Sin duda, la declaración de amor transmitida de la forma más original en toda la historia sea la del prolífico inventor estadounidense Thomas Alva Edison (1847-1931). Debido a problemas de sordera que desarrolló en su infancia, junto a su pasión por el telégrafo y el código morse, Edison enseñó a comunicarse a través de este medio a su futura esposa Mary Stilwell durante el noviazgo. El día que le propuso matrimonio, Edison se limitó a darle unos delicados golpecitos en su mano en código Morse. Ella le respondió del mismo modo con un «sí, quiero».

Eran otros tiempos donde no existía Whatsapp y el incriminatorio doble check, donde se cultivaba la relación epistolar escrita a mano o a máquina, largos textos románticos que alimentaban el amor en la distancia. Si ahora perdemos la paciencia cuando nuestro interlocutor tarda unas horas es responder un SMS, imaginaos lo que era aguardar días, semanas y meses a que el cartero llegara a tu casa con nuevas noticias de tu amante. Aquella espera era la prueba definitiva de la solidez de la relación.

Datos proporcionados:

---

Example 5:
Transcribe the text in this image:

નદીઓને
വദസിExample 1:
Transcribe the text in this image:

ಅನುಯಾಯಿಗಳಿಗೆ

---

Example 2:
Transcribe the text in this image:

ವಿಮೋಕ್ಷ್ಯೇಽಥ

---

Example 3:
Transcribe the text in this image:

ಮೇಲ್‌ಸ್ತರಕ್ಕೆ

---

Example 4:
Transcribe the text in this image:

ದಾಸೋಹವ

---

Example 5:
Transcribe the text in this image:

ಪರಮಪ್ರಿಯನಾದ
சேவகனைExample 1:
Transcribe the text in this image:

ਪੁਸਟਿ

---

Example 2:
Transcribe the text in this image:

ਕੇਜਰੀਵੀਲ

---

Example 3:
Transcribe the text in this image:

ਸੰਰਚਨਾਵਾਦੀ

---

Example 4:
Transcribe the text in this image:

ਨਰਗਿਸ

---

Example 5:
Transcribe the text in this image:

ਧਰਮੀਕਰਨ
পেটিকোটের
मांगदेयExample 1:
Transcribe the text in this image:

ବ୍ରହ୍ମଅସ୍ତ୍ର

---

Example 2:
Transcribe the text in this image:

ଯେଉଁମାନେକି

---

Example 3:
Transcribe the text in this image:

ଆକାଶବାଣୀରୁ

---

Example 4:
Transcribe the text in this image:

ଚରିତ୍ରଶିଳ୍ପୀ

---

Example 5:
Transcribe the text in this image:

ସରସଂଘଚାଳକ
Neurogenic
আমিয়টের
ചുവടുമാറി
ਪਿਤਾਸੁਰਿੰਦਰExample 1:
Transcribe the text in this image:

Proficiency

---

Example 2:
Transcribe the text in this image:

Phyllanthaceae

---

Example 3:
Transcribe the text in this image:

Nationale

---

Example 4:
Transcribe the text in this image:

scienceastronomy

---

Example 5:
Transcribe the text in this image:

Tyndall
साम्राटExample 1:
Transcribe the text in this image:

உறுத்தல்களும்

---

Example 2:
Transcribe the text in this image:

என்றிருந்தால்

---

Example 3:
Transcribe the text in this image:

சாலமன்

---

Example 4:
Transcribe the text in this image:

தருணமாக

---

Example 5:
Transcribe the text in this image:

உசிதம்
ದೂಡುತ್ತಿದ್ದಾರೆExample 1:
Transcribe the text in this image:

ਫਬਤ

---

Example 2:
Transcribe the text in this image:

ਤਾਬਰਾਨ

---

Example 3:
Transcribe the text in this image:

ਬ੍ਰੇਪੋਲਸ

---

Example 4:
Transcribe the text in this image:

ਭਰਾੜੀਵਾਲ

Conjunto de tareas:
**A)** ¿Qué unidades de tiempo aparecen en el segundo párrafo del fragmento citado?
**B)** Prosigue el fragmento citado sobre Edison y las cartas de amor a partir de su última oración.
Las filas son un material independiente del fragmento citado.

Respuestas esperadas:
**A)** Horas, días, semanas y meses.

**B)**
Eran sentimientos transmitidos a otro ritmo, pensamientos elaborados que perseguían dejar al descubierto todos los matices afectivos. Era, en suma, una forma tan bonita e idílica de cultivar el amor que algunos amantes, incluso, preferían continuar así, en la lejanía, solo conectados por un puñado de palabras armónicamente engarzado. Como en el caso de Jean Paul Sartre y Simone de Beauvoir. «Trabajaremos mucho, pero llevaremos apasionadas vidas de libertad», se escribieron en una ocasión. O Franz Kafka y Milena Jesensk, que solo se vieron en persona en unas pocas ocasiones.

Y es que «el producto más franco, más libre y más privado de la mente y del corazón humano es una carta de amor» señaló en una ocasión el escritor geek Mark Twain (1835-1910), el primero en enviar un manuscrito a una editorial escrito a máquina en vez de a mano, en 1883.

El exceso de Hugo

Victor Hugo, autor de Los miserables o Nuestra señora de París, era un escritor prolífico hasta decir basta. No en vano, se levantaba a las 3 de la madrugada en verano y a las 5 en invierno y se ponía a trabajar sin descanso. Por eso llegó a escribir 18.000 páginas en su vida, y en Los miserables encontramos la que se dice que es la oración más larga jamás escrita en una novela, pues tiene aproximadamente 800 palabras (según la traducción).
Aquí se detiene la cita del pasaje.